The concentration of 25(OH)D was higher in patients examined during the period of increased UVB availability, and it was higher in patients who achieved clinical improvement in comparison with those in whom no improvement from therapy escalation was observed. In multivariable analysis, clinical improvement was no longer a significant predictor of reduced 25(OH)D concentration, which suggests that clinical improvement may increase the concentration of 25(OH)D by increasing effective exposure to sunlight. The significance of body mass loss as a risk factor for reduced 25(OH)D serum level may serve as additional validation of this hypothesis: cachexia is associated with poor exercise tolerance, which suggests lower exposure to sunlight among such patients.

The association between 25(OH)D deficiency and higher phosphate concentrations constitutes another argument for this interpretation because, in a CHF patient, the catabolic profile is an independent determinant of phosphate concentration [27]. Alternatively, the increased phosphate concentration may be a reflection of relative hypoparathyroidism and resulting reduced phosphaturia.

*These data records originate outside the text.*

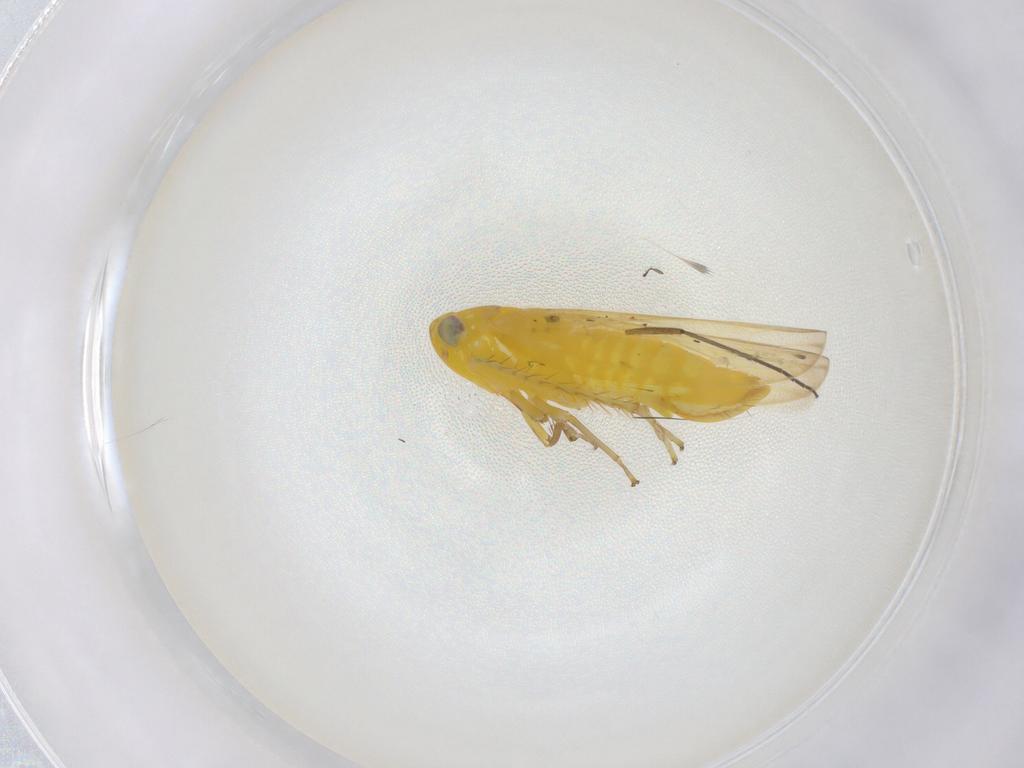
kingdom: Animalia
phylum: Arthropoda
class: Insecta
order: Hemiptera
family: Cicadellidae
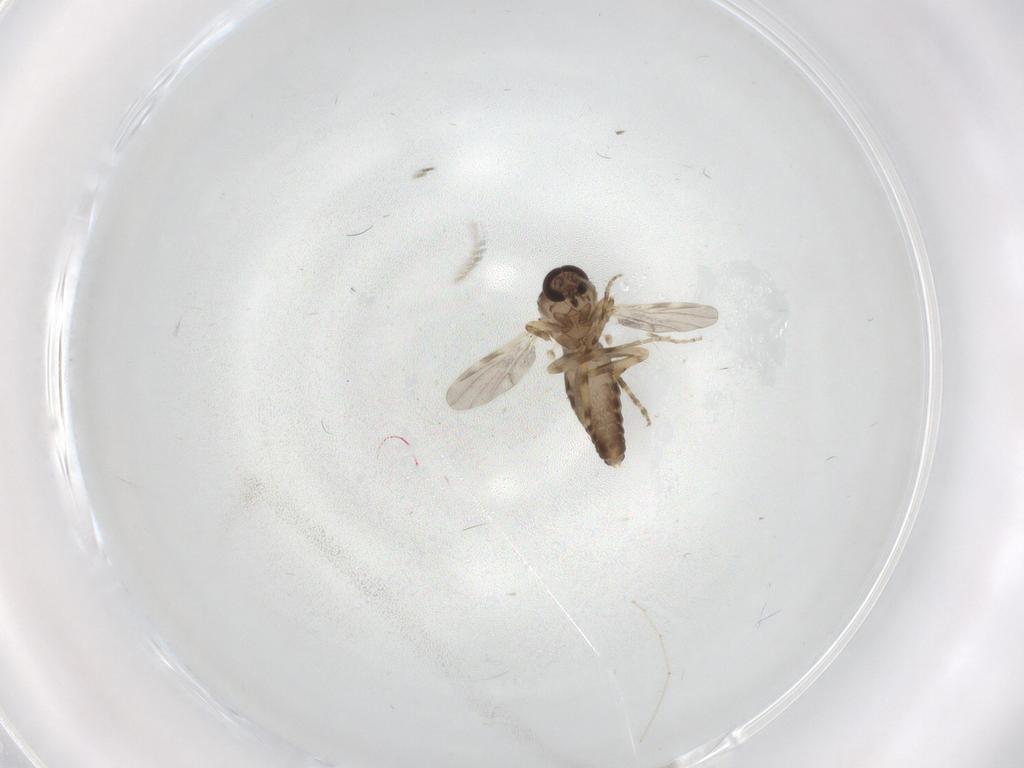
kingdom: Animalia
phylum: Arthropoda
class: Insecta
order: Diptera
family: Ceratopogonidae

The issue most challenging to explain is the protective significance of uric acid concentrations on the development of 25(OH)D deficiency. Its association with higher doses of diuretics appears unlikely because, in multivariable analysis, it was uric acid and not diuretic treatment that proved to be a significant determinant of 25(OH)D. One hypothesis could be that the increase of uric acid concentration is a result of a purine-poor diet, but we find no rational arguments to confirm this interpretation. The role of increased concentration of albumins as a factor increasing the probability of 25(OH)D deficiency is also intriguing. Here, a possible interpretation could consist in the synthesis of vitamin-D binding protein increasing along with albumin production, which could lower its bioavailability and result in reduced synthesis of 25(OH)D.

The presence of diabetes turned out to be a determinant of low 25(OH)D concentration, and this relationship has been confirmed by numerous studies [28].

Limitations

The overview character of this study precludes drawing credible conclusions concerning cause and effect relationships. The lack of 25(OH)D measurements from before the escalation of therapy precludes an assessment of changes in this compound's concentration in relation to the metabolic and functional changes occurring as a result of the therapy. Determining the concentrations of parathormone would be required to analyze the causes of 25(OH)D insufficiency and deficiency in more detail.

Conclusions

The incidence of 25(OH)D insufficiency and deficiency in the study group patients is lower than in previous reports, which may be associated with the metabolic profiles of the patients and the employed therapy.

In heart failure patients, escalation of pharmacotherapy resulting in improvement of their functional status may influence the concentration of 25(OH)D regardless of CHF progression after treatment optimization. This influence is noticeable only in periods of high UVB availability, which proves that the effect of increased availability of ultraviolet radiation is a stronger factor conditioning the concentration of 25(OH)D than clinical improvement in response to therapy.

The patients’ metabolic profiles and the presence of diabetes are important determinants of 25(OH)D concentration.